Here, plaintiff “Taylor sued Medtronic, Inc., Medtronic, USA, Covidien Holding Inc., Covidien, Inc., and Covidien LP (collectively, ‘Medtronic’) seeking damages for injuries he allegedly suffered from a defective mesh implant used during surgery to repair his inguinal hernia.”

The claim met the diversity and amount-in-controversy requirements for removal. One of the additional requirements to affect a removal from state to federal court is that all the properly served defendants must consent to removal within 30 days of the action being commenced in state court, i.e., the rule of unanimity. 28 U.S.C. § 1446(b)(2)(A) (“all defendants who have been properly joined 3 and served must join in or consent to the removal of the action”).

Covidien LP, though, “did not join the notice. Covidien LP is a corporate sibling of the other four defendants, and is represented by the same counsel. The removal notice stated that ‘Covidien LP has not been served in this action,’ and noted that “[c]onsent is not required for Defendants who have not yet been served.’” But Covidien LP was mistaken. It had been served but the agent of service failed to forward the summons. So defendants argued that “[t]he failure to include Covidien LP in the notice of removal was a technical oversight,” and was curable by Covidien LP joining the opposition to remand. The district court agreed and denied the motion.

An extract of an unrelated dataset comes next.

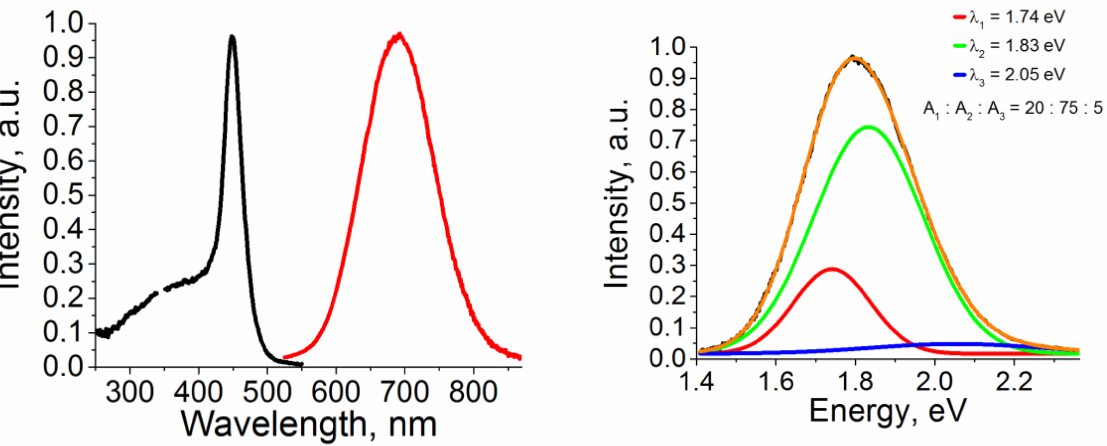
Figure 10. PLE spectrum (black curve, λ Em = 690 nm) and PL spectrum (red curve, λ Ex = 490 nm) of AgNO 3 /AgS t Bu reaction mixture in DMSO ( left ); PL spectrum ( λ Ex = 490 nm) of the reaction solution with three Gauss approximation ( λ 1 = 1.74 eV, λ 2 = 1.83 eV, λ 3 = 2.05 eV) ( right ). Table 1. The comparison between PL maxima of the reaction solutions and of solid 1 and 2 . Maxima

The Second Circuit reverses the denial of remand. “The issue here is whether the removal statute allows a defendant to consent to removal after the thirty-day deadline for removal lapses. It does not. Where, as here, a properly served defendant fails to provide notice of consent to removal within the thirty-day statutory period, the defendant cannot cure that failure by providing late consent. This straightforward application of 28 U.S.C. § 1446(b)(2)(B) is consistent with our Circuit’s presumption against removal.”

Other circuits have held that joining a motion to remand could cure a failure to timely consent. But “the other Circuits acted under different circumstances.” While “a motion to dismiss accepting removal or opposition to remand can satisfy the writing requirement if made within the statutory time period for removal, but that is not the question before us.”

Moreover, those decisions “predated Congress’s codification of the rule of unanimity in 2011. See Pub. L. No. 112-63, § 103(b)(3)(B), 125 Stat. 760, 762 (2011). When the rule of unanimity was a judge-made rule, courts could allow judge-made exceptions to that rule. But now we are limited to interpreting a clear statutory command from Congress that all defendants must consent to removal within thirty days of service. Where, as here, Congress provides no exceptions to the rule, we are not at liberty to create one.”

“Congress of course knew how to draft exceptions to the unanimity rule’s thirty-day limitation. In fact, the removal statute itself permits some exceptions;  for instance, it generally allows defendants to remove a case outside of the ordinary thirty-day window if the basis for removal becomes clear only after a plaintiff files an amended pleading. See 28 U.S.C. § 1446(b)(3). Moreover, certain federal statutes alter the thirty-day timeline for specified actions . . . . Congress thus contemplated certain minimal exceptions, implicitly rejecting others, and we lack the ‘judicial discretion’ to add exceptions that Congress omitted.”